Comment by bsimpson

Comment by bsimpson 6 hours ago

4 replies

I've always been someone who hears high pitched noises that "normal" people don't. I'm also in my 30s, and I'm sure those "teenage alarms" in Japan would work on me. I was the one who would walk up to a CRT and turn it off when everyone else thought it already was.

What helped me accept (and ignore) tinnitus was realizing that I had already grown accustomed to tolerating that sound indoors. When's it's something you have no agency over (like "it's an old house and the wires just make that sound sometimes"), you learn it's part of the environment.

Accepting it as part of the environment gets you past the "OMG my body is ruined forever" anxieties and back to normal life.

meindnoch 3 hours ago

By the way, that CRT squeel is the sound of the flyback transformer, which operates at 15.625 kHz for PAL and 15.734 kHz for NTSC sets.

lucaslazarus 5 hours ago

This is so relatable, though it has a strange downside. I've had tinnitus for as long as I can remember and always thought I was some superhuman child who could hear electricity. Didn't actually realize it was tinnitus until I heard it at the top of a mountain I was hiking in remote New Mexico a few years ago. I probably got it from chronic sinusitis as a child, but I'm still not sure what to make of it.

NBJack 4 hours ago

I heard older TVs being turned on and off as well as CRT monitors.

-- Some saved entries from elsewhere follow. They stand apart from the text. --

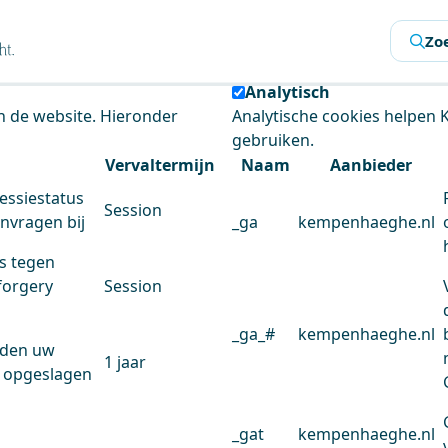
s
Zo
 de website te analyseren en het gebruiksgemak te verbeter
Analytisch
an de website. Hieronder
Analytische cookies helpen
gebruiken.
Vervaltermijn
Naam
Aanbieder
essiestatus
Session
anvragen bij
_ga
kempenhaeghe.nl
s tegen
forgery
Session
_ga_#
kempenhaeghe.nl
rden uw
1 jaar
 opgeslagen
_gat
kempenhaeghe.nl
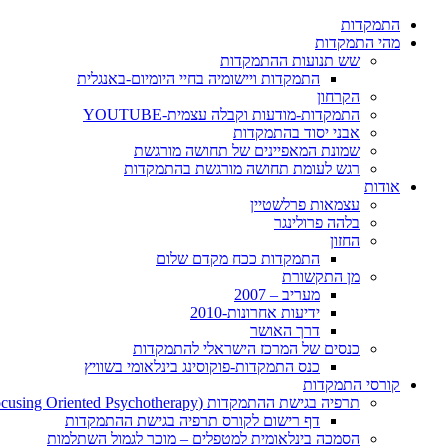
התמקדות
מהי התמקדות
שש תנועות ההתמקדות
התמקדות ויישומיה בחיי היומיום-באנגלית
הקרחון
התמקדות-מודעות וקבלה עצמית-YOUTUBE
אבני יסוד בהתמקדות
שמונת המאפיינים של תחושה מורגשת
רגש לעומת תחושה מורגשת בהתמקדות
אודות
עצמאות פרלשטיין
בלהה פרולינגר
החזון
התמקדות ככח מקדם שלום
מן התקשורת
מעריב – 2007
ידיעות אחרונות-2010
דרך האושר
כנסים של המרכז הישראלי להתמקדות
כנס התמקדות-פוקוסינג בינלאומי בשוויץ
קורסי התמקדות
תרפיה בגישת ההתמקדות (Focusing Oriented Psychotherapy)
דף רישום לקורס תרפיה בגישת ההתמקדות
הסמכה בינלאומית למטפלים – מוכר לגמול השתלמות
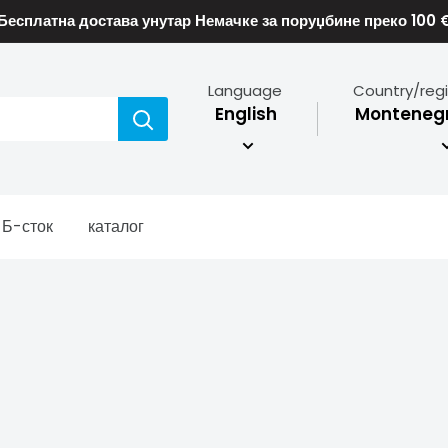
Бесплатна достава унутар Немачке за поруџбине преко 100 
Language
Country/reg
English
Montenegr
Б-сток
каталог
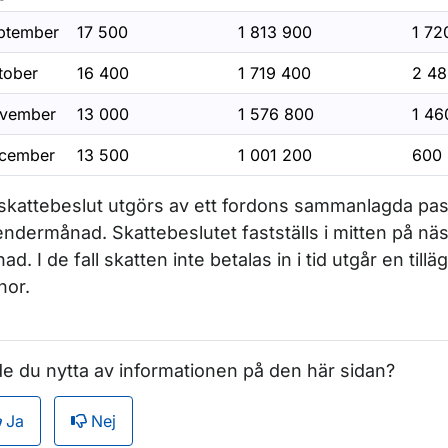
ptember
17 500
1 813 900
1 72
tober
16 400
1 719 400
2 4
vember
13 000
1 576 800
1 4
cember
13 500
1 001 200
600
 skattebeslut utgörs av ett fordons sammanlagda pa
endermånad. Skattebeslutet fastställs i mitten på näs
ad. I de fall skatten inte betalas in i tid utgår en till
nor.
e du nytta av informationen på den här sidan?
Ja
Nej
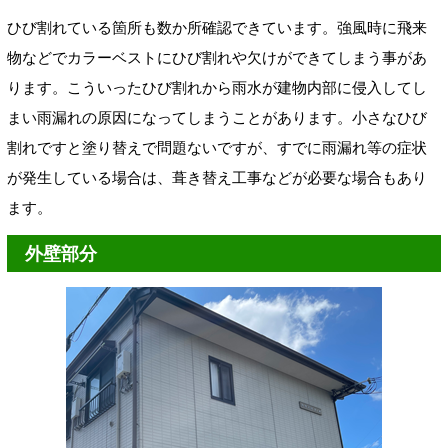
ひび割れている箇所も数か所確認できています。強風時に飛来
物などでカラーベストにひび割れや欠けができてしまう事があ
ります。こういったひび割れから雨水が建物内部に侵入してし
まい雨漏れの原因になってしまうことがあります。小さなひび
割れですと塗り替えで問題ないですが、すでに雨漏れ等の症状
が発生している場合は、葺き替え工事などが必要な場合もあり
ます。
外壁部分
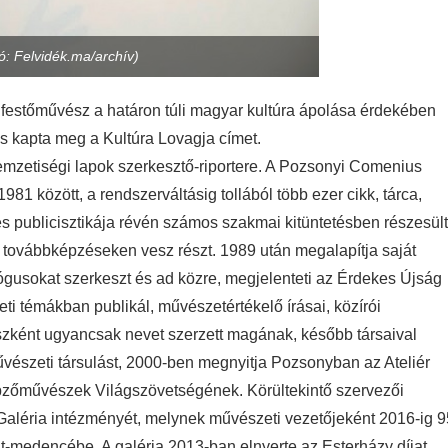
ó: Felvidék.ma/archív)
, festőművész a határon túli magyar kultúra ápolása érdekében
és kapta meg a Kultúra Lovagja címet.
emzetiségi lapok szerkesztő-riportere. A Pozsonyi Comenius
81 között, a rendszerváltásig tollából több ezer cikk, tárca,
s publicisztikája révén számos szakmai kitüntetésben részesült
, továbbképzéseken vesz részt. 1989 után megalapítja saját
gusokat szerkeszt és ad közre, megjelenteti az Érdekes Újság
ti témákban publikál, művészetértékelő írásai, közírói
zként ugyancsak nevet szerzett magának, később társaival
észeti társulást, 2000-ben megnyitja Pozsonyban az Ateliér
Képzőművészek Világszövetségének. Körültekintő szervezői
aléria intézményét, melynek művészeti vezetőjeként 2016-ig 9
pát-medencébe. A galéria 2013-ban elnyerte az Esterházy díjat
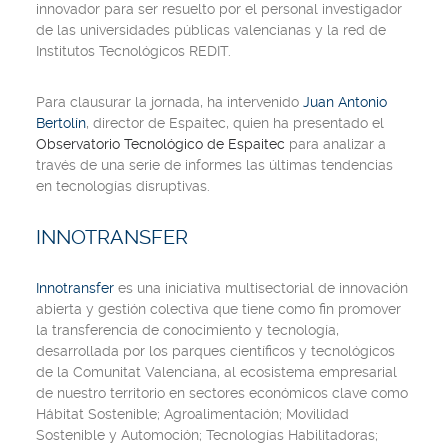
innovador para ser resuelto por el personal investigador
de las universidades públicas valencianas y la red de
Institutos Tecnológicos REDIT.
Para clausurar la jornada, ha intervenido
Juan Antonio
Bertolín
, director de Espaitec, quien ha presentado el
Observatorio Tecnológico de Espaitec
para analizar a
través de una serie de informes las últimas tendencias
en tecnologías disruptivas.
INNOTRANSFER
Innotransfer
es una iniciativa multisectorial de innovación
abierta y gestión colectiva que tiene como fin promover
la transferencia de conocimiento y tecnología,
desarrollada por los parques científicos y tecnológicos
de la Comunitat Valenciana, al ecosistema empresarial
de nuestro territorio en sectores económicos clave como
Hábitat Sostenible; Agroalimentación; Movilidad
Sostenible y Automoción; Tecnologías Habilitadoras;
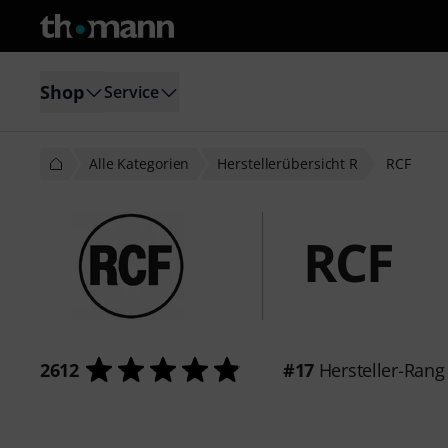
Shop
Service
Alle Kategorien
Herstellerübersicht R
RCF
RCF
2612
#17
Hersteller-Rang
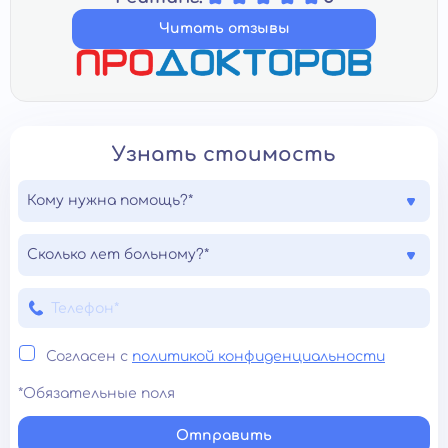
Читать отзывы
Узнать стоимость
Кому нужна помощь?*
Сколько лет больному?*
Согласен с
политикой конфиденциальности
*Обязательные поля
Отправить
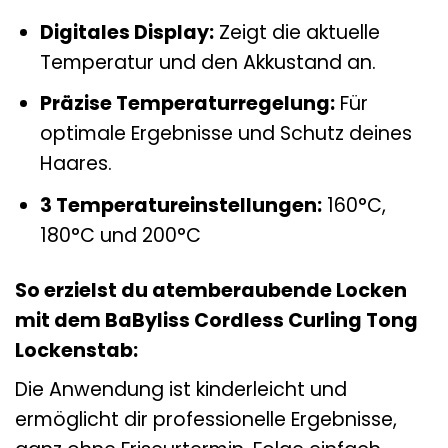
Digitales Display:
Zeigt die aktuelle
Temperatur und den Akkustand an.
Präzise Temperaturregelung:
Für
optimale Ergebnisse und Schutz deines
Haares.
3 Temperatureinstellungen:
160°C,
180°C und 200°C
So erzielst du atemberaubende Locken
mit dem BaByliss Cordless Curling Tong
Lockenstab:
Die Anwendung ist kinderleicht und
ermöglicht dir professionelle Ergebnisse,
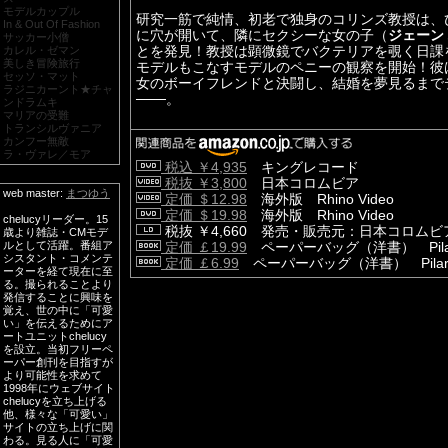
モデルカップル
研究一筋で純情、初老で独身のコリンズ教授は、
In & Out Of Fashion
に穴が開いて、隣にセクシーな女の子（
ジェーン
サッカー小僧
とを発見！教授は顕微鏡でバクテリアを覗く日課
カレル・ゼマン
美しき冒険旅行
モデルもこなすモデルのペニーの観察を開始！彼
セッソ・マット
女のボーイフレンドと決闘し、結婚を夢見るまで
ラジニカーント★チャ
───。
ンドラムキ
マリアの受難
トランシルヴァニア
カンフー無敵
ラ・ヴァレ／モア
税込 ￥4,935
キングレコード
税抜 ￥3,800
日本コロムビア
web master:
まつゆう
定価 ＄12.98
海外版 Rhino Video
定価 ＄19.98
海外版 Rhino Video
chelucyリーダー。15
税抜 ￥4,660 発売・販売元：日本コロムビ
歳より雑誌・CMモデ
ルとして活躍。番組ア
定価 ￡19.99
ペーパーバッグ（洋書） Pilar 
シスタント・コメンテ
定価 ￡6.99
ペーパーバッグ（洋書） Pilar 
ーターを経て現在に至
る。撮られることより
発信することに興味を
覚え、世の中に「可愛
い」を伝えるためにア
ートユニットchelucy
を設立。当初フリーペ
ーパー創刊を目指すが
より可能性を求めて
1998年にウェブサイト
chelucyを立ち上げる
他、様々な「可愛い」
サイトの立ち上げに関
わる。見る人に「可愛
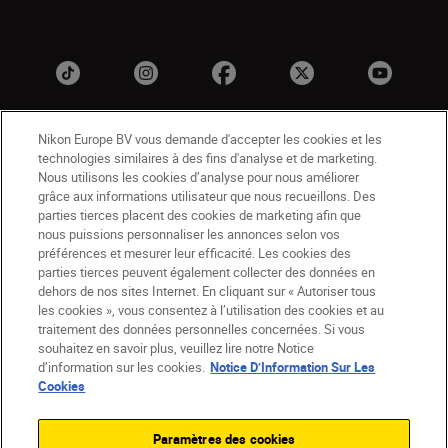
Nikon Europe BV vous demande d'accepter les cookies et les
technologies similaires à des fins d'analyse et de marketing.
Nous utilisons les cookies d’analyse pour nous améliorer
grâce aux informations utilisateur que nous recueillons. Des
parties tierces placent des cookies de marketing afin que
nous puissions personnaliser les annonces selon vos
BE(fr)
Nikon Sites
préférences et mesurer leur efficacité. Les cookies des
Contactez-nous
Avis de confidentialité
parties tierces peuvent également collecter des données en
dehors de nos sites Internet. En cliquant sur « Autoriser tous
Conditions d’utilisation
les cookies », vous consentez à l’utilisation des cookies et au
CVG de la boutique Nikon Store
traitement des données personnelles concernées. Si vous
Notice d’information sur les cookies
Accessibilité
souhaitez en savoir plus, veuillez lire notre Notice
Paramètres des cookies
d’information sur les cookies.
Notice D’Information Sur Les
© 2026 Nikon
Cookies
Paramètres des cookies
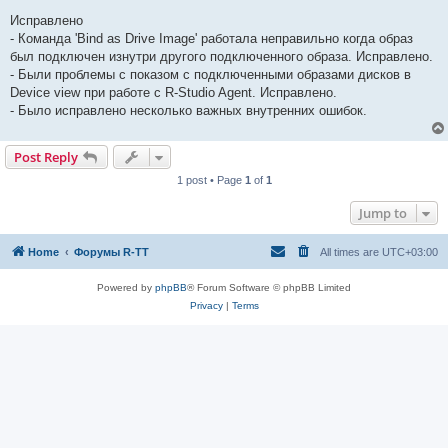
Исправлено
- Команда 'Bind as Drive Image' работала неправильно когда образ
был подключен изнутри другого подключенного образа. Исправлено.
- Были проблемы с показом с подключенными образами дисков в
Device view при работе с R-Studio Agent. Исправлено.
- Было исправлено несколько важных внутренних ошибок.
Post Reply
1 post • Page
1
of
1
Jump to
Home
Форумы R-TT
All times are
UTC+03:00
Powered by
phpBB
® Forum Software © phpBB Limited
Privacy
|
Terms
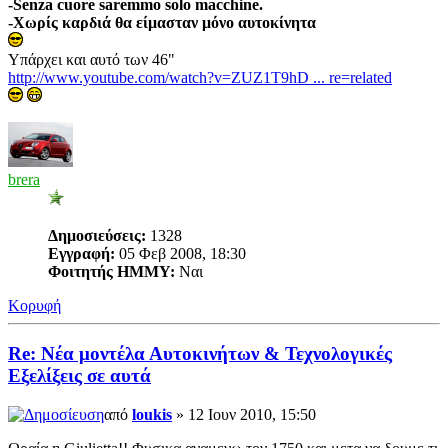
-Senza cuore saremmo solo macchine.
-Χωρίς καρδιά θα είμασταν μόνο αυτοκίνητα
Yπάρχει και αυτό των 46"
http://www.youtube.com/watch?v=ZUZ1T9hD ... re=related
brera
Δημοσιεύσεις:
1328
Εγγραφή:
05 Φεβ 2008, 18:30
Φοιτητής ΗΜΜΥ:
Ναι
Κορυφή
Re: Νέα μοντέλα Αυτοκινήτων & Τεχνολογικές
Εξελίξεις σε αυτά
από
loukis
» 12 Ιουν 2010, 15:50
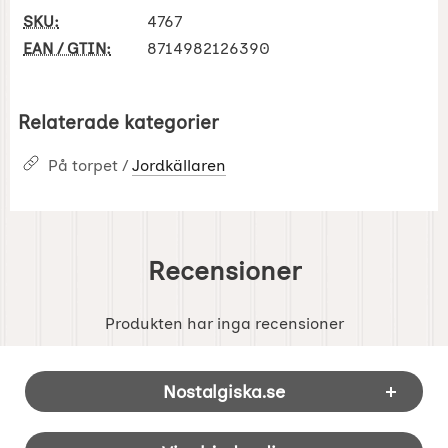
SKU:
4767
EAN / GTIN:
8714982126390
Relaterade kategorier
På torpet /
Jordkällaren
Recensioner
Produkten har inga recensioner
Sidfot Blandad info och länkar
Nostalgiska.se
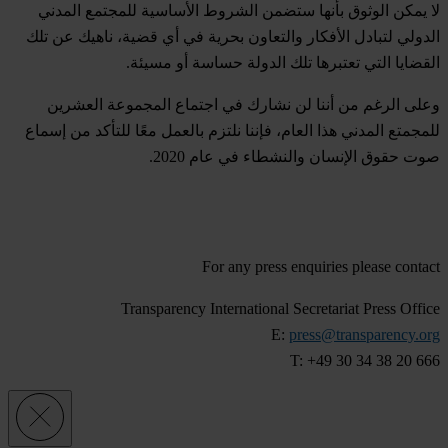
لا يمكن الوثوق بأنها ستضمن الشروط الأساسية للمجتمع المدني
الدولي لتبادل الأفكار والتعاون بحرية في أي قضية، ناهيك عن تلك
القضايا التي تعتبرها تلك الدولة حساسة أو مسيئة.
وعلى الرغم من أننا لن نشارك في اجتماع المجموعة العشرين
للمجمتع المدني هذا العام، فإننا نلتزم بالعمل معًا للتأكد من إسماع
صوت حقوق الإنسان والنشطاء في عام 2020.
For any press enquiries please contact
Transparency International Secretariat Press Office
E:
press@transparency.org
T: +49 30 34 38 20 666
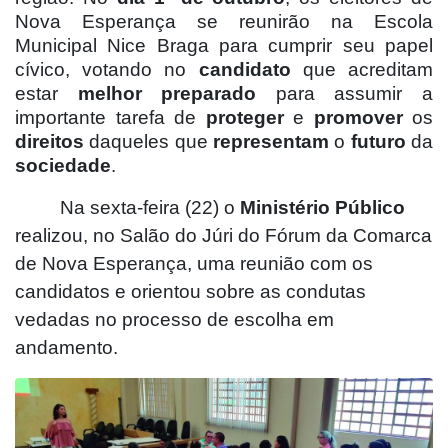
Nova Esperança se reunirão na Escola
Municipal Nice Braga para cumprir seu papel
cívico, votando no
candidato
que acreditam
estar
melhor preparado
para assumir a
importante tarefa de
proteger
e
promover
os
direitos
daqueles que
representam
o
futuro
da
sociedade
.
Na sexta-feira (22) o
Ministério Público
realizou, no Salão do Júri do Fórum da Comarca
de Nova Esperança, uma reunião com os
candidatos e orientou sobre as condutas
vedadas no processo de escolha em
andamento.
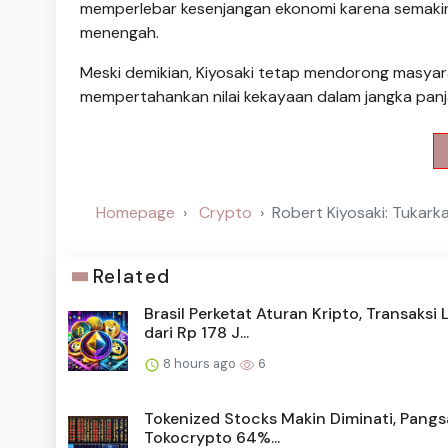
memperlebar kesenjangan ekonomi karena semakin 
menengah.
Meski demikian, Kiyosaki tetap mendorong masya
mempertahankan nilai kekayaan dalam jangka panj
Homepage
Crypto
Robert Kiyosaki: Tukark
Related
Brasil Perketat Aturan Kripto, Transaksi 
dari Rp 178 J...
8 hours ago
6
Tokenized Stocks Makin Diminati, Pangs
Tokocrypto 64%...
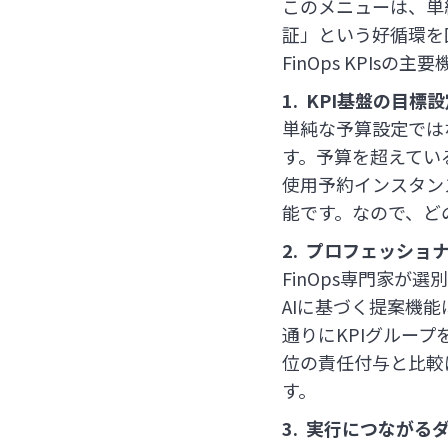
このメニューは、単
証」という好循環を
FinOps KPIs
1. KPI基盤の目標
単純な予算設定では
す。予算を超えてい
使用予約インスタン
能です。なので、ど
2. プロフェッショ
FinOps専門家が
AIに基づく提案機
通りにKPIグルー
位の責任付与と比較
す。
3. 実行につながる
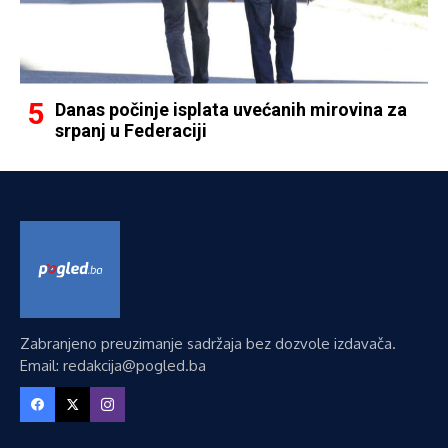
Danas počinje isplata uvećanih mirovina za
srpanj u Federaciji
Zabranjeno preuzimanje sadržaja bez dozvole izdavača.
Email: redakcija@pogled.ba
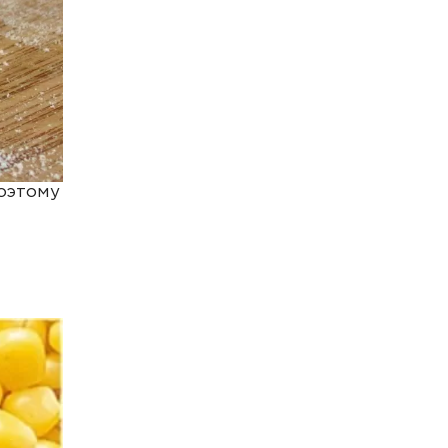
Поэтому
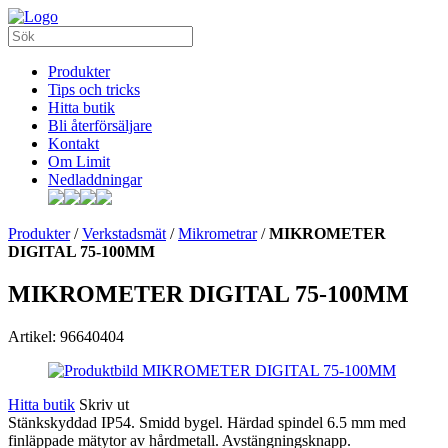
Produkter
Tips och tricks
Hitta butik
Bli återförsäljare
Kontakt
Om Limit
Nedladdningar
Produkter
/
Verkstadsmät
/
Mikrometrar
/
MIKROMETER
DIGITAL 75-100MM
MIKROMETER DIGITAL 75-100MM
Artikel: 96640404
Hitta butik
Skriv ut
Stänkskyddad IP54. Smidd bygel. Härdad spindel 6.5 mm med
finläppade mätytor av hårdmetall. Avstängningsknapp.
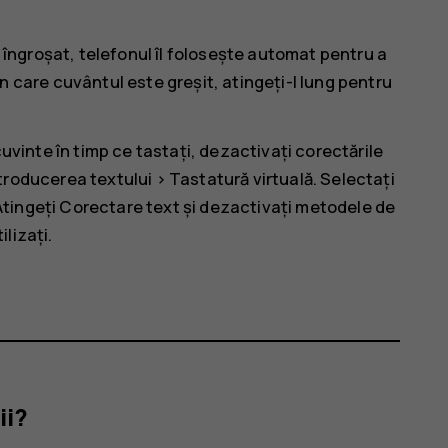
 îngroșat, telefonul îl folosește automat pentru a
 în care cuvântul este greșit, atingeți-l lung pentru
uvinte în timp ce tastați, dezactivați corectările
ntroducerea textului
>
Tastatură virtuală
. Selectați
Atingeți
Corectare text
și dezactivați metodele de
ilizați.
ii?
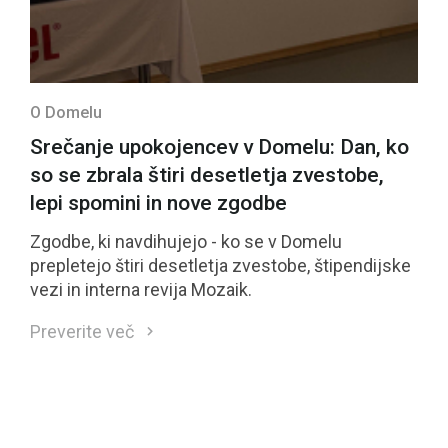
O Domelu
Srečanje upokojencev v Domelu: Dan, ko
so se zbrala štiri desetletja zvestobe,
lepi spomini in nove zgodbe
Zgodbe, ki navdihujejo - ko se v Domelu
prepletejo štiri desetletja zvestobe, štipendijske
vezi in interna revija Mozaik.
Preverite več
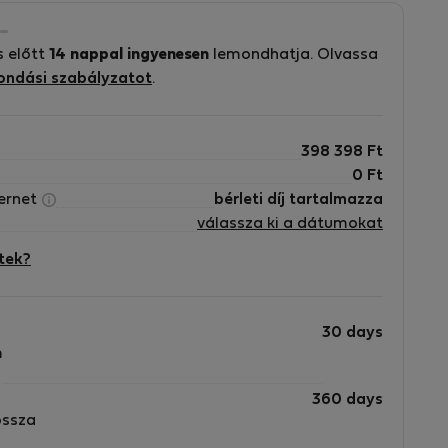
s előtt
14 nappal ingyenesen
lemondhatja. Olvassa
ondási szabályzatot
.
398 398
Ft
0
Ft
ternet
bérleti díj tartalmazza
válassza ki a dátumokat
tek?
30 days
m
360 days
ossza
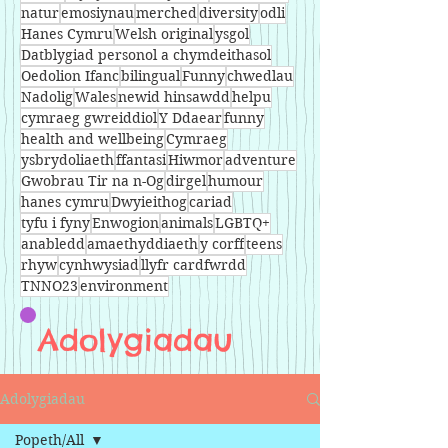
natur
emosiynau
merched
diversity
odli
Hanes Cymru
Welsh original
ysgol
Datblygiad personol a chymdeithasol
Oedolion Ifanc
bilingual
Funny
chwedlau
Nadolig
Wales
newid hinsawdd
helpu
cymraeg gwreiddiol
Y Ddaear
funny
health and wellbeing
Cymraeg
ysbrydoliaeth
ffantasi
Hiwmor
adventure
Gwobrau Tir na n-Og
dirgel
humour
hanes cymru
Dwyieithog
cariad
tyfu i fyny
Enwogion
animals
LGBTQ+
anabledd
amaethyddiaeth
y corff
teens
rhyw
cynhwysiad
llyfr cardfwrdd
TNNO23
environment
Adolygiadau
Adolygiadau
Popeth/All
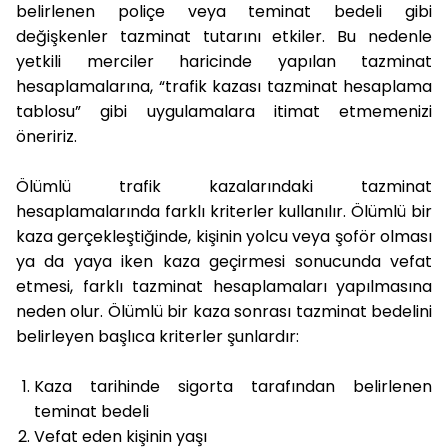
belirlenen poliçe veya teminat bedeli gibi
değişkenler tazminat tutarını etkiler. Bu nedenle
yetkili merciler haricinde yapılan tazminat
hesaplamalarına, “trafik kazası tazminat hesaplama
tablosu” gibi uygulamalara itimat etmemenizi
öneririz.
Ölümlü trafik kazalarındaki tazminat
hesaplamalarında farklı kriterler kullanılır. Ölümlü bir
kaza gerçekleştiğinde, kişinin yolcu veya şoför olması
ya da yaya iken kaza geçirmesi sonucunda vefat
etmesi, farklı tazminat hesaplamaları yapılmasına
neden olur. Ölümlü bir kaza sonrası tazminat bedelini
belirleyen başlıca kriterler şunlardır:
Kaza tarihinde sigorta tarafından belirlenen
teminat bedeli
Vefat eden kişinin yaşı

Now, its that very range I 'hear' all the time. Part of me wonders if it was sensitivity to that spectrum that damaged my hearing when I was around multiple CRTs so much.

I have known people that have it much worse than I face daily.

  • tombert 4 hours ago

    Yeah, for me it sounds almost exactly like the squeal that CRT TVs make. Like, it's basically indistinguishable from that for me.